Bug #51704 Statement.executeBatch() does not honor setEscapeProcessing(false)
Submitted: 3 Mar 2010 22:07 Modified: 13 May 2010 14:44
Reporter: Stephane Giron Email Updates:
Status: Closed Impact on me:
None 
Category:Connector / J Severity:S2 (Serious)
Version:5.1.6 OS:Any
Assigned to: Mark Matthews CPU Architecture:Any
Triage: Triaged: D2 (Serious)

[3 Mar 2010 22:07] Stephane Giron
Description:
When allowMultiQueries URL option is set to true, a call to Statement.executeBatch() will scan  the query for escape codes, even if setEscapeProcessing(false) was previously called.

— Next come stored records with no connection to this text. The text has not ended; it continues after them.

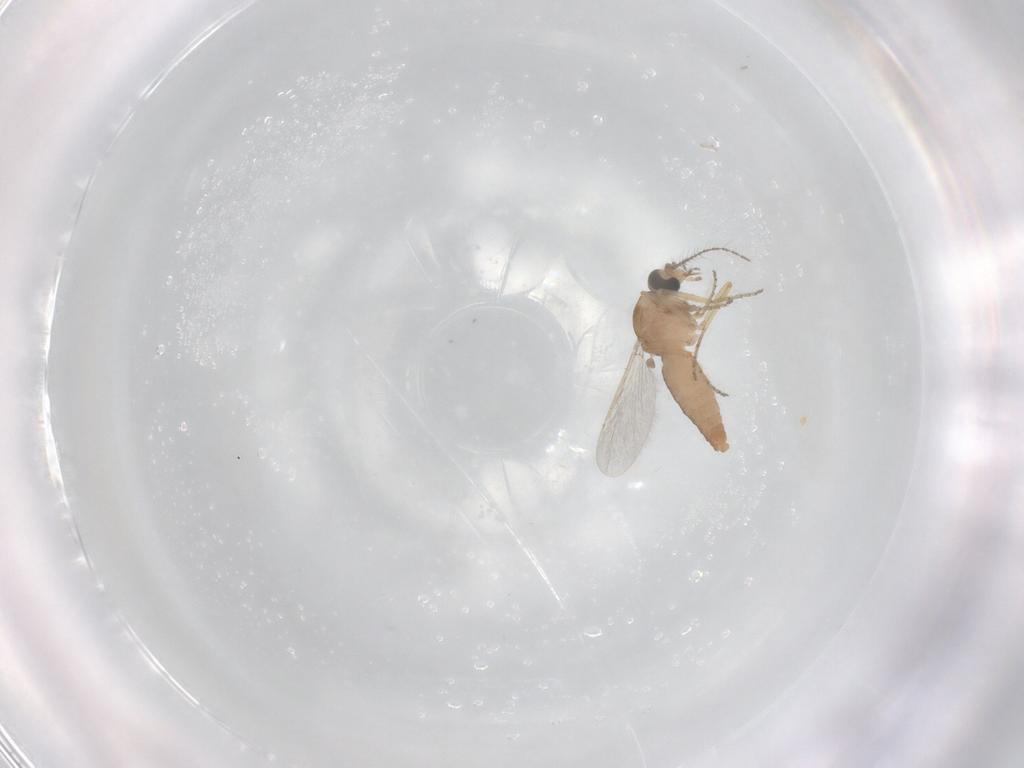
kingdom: Animalia
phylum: Arthropoda
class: Insecta
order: Diptera
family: Ceratopogonidae
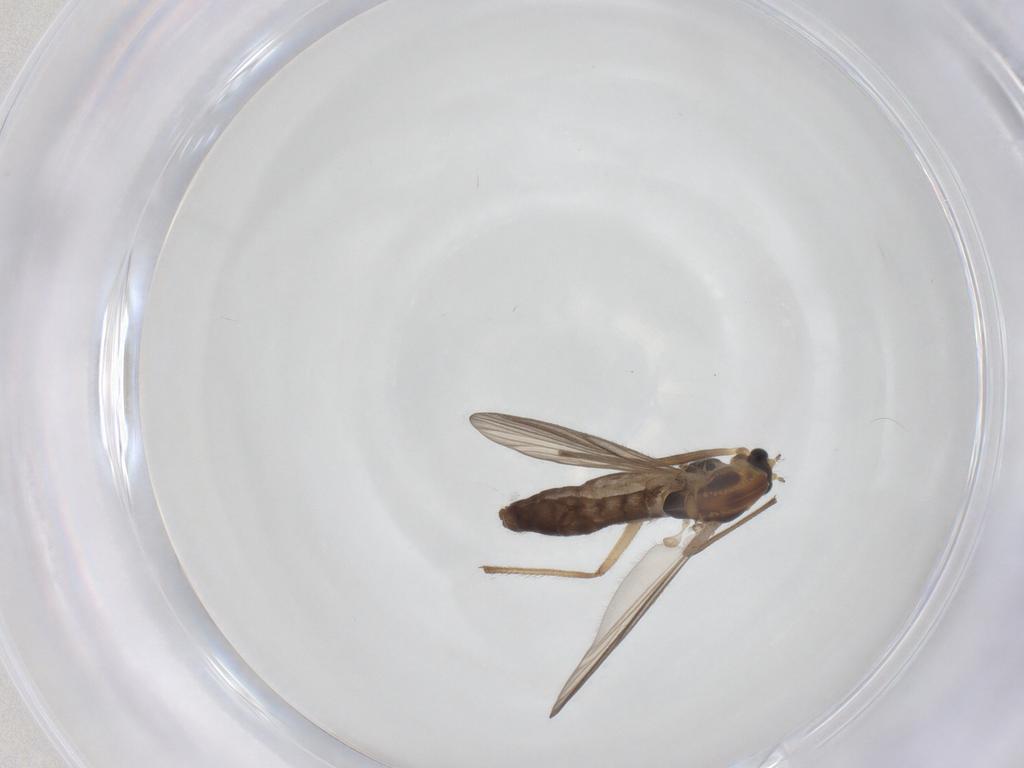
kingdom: Animalia
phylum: Arthropoda
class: Insecta
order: Diptera
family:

This will eventually trigger errors if the escape processing fails parsing correctly (http://bugs.mysql.com/bug.php?id=51313).

How to repeat:
// Get a connection
conn = DriverManager.getConnection("jdbc:mysql://.../..."
                    + "user=myUser&password=myPass&allowMultiQueries=true");

// Create test table 
stmt = conn.createStatement();
stmt.executeUpdate("DROP TABLE IF EXISTS testData");
stmt.executeUpdate("create table testData (i integer primary key, val varchar(200),val2 varchar(200) )");
stmt.close();

// Run the executeBatch
stmt = conn.createStatement();
stmt.addBatch("insert into testData values (50, 'abcd \\\\\\' abcd {abcd \\\\\\' abcd {\\\\\\' abcd \\\\\\' } } abcd ', '')");
stmt.addBatch("insert into testData values (56, 'This is \\\\\\\' { going to -- break escape } processing ', '')");
stmt.addBatch("insert into testData values (57, 'This is \\\\\\'''', '{ going to break escape -- } processing ')");
stmt.setEscapeProcessing(false);
stmt.executeBatch();

When running this example, I get the following error message :

SQLException: Not a valid escape sequence: {abcd \\\' abcd {\\\' abcd \\\' } } abcd ', '');insert into testData values (56, 'This is \\\' { going to -- break escape } processing ', '');insert into testData values (57, 'This is \\\'''', '{ going to break escape -- } processing ');

whereas I don't expect escape processing to occur at all.

Suggested fix:
In method executeBatchUsingMultiQueries of StatementImpl class, the doEscapeProcessing property should be forwarded to the internal statement (batchStmt) which is then used to run the query.

Following code could be replaced :

if (this.doEscapeProcessing) {
	escapeAdjust = 2; /* We assume packet _could_ grow by this amount, as we're not sure how big statement will end up after escape processing */
}

By :

if (this.doEscapeProcessing) {
	escapeAdjust = 2; /* We assume packet _could_ grow by this amount, as we're not sure how big statement will end up after escape processing */
}
else
	batchStmt.setEscapeProcessing(false);
[8 Apr 2010 7:34] Tonci Grgin
Stephane, my bad, I forgot of this report due to Bug#51313...

Verified as described by looking into sources. Correct patch provided.

Sorry again and thank you.
[8 Apr 2010 7:36] Tonci Grgin
Escalated to Mark.
[11 Apr 2010 15:58] Stephane Giron
Hi Tonci,

Thanks for the update.
Cheers

Stephane
[7 May 2010 16:10] Mark Matthews
Fixed for 5.1.13.
[13 May 2010 14:44] Tony Bedford
An entry has been added to the 5.1.13 changelog:

When the allowMultiQueries connection string option was set to true, a call to Statement.executeBatch() scanned the query for escape codes, even though setEscapeProcessing(false) had been called previously.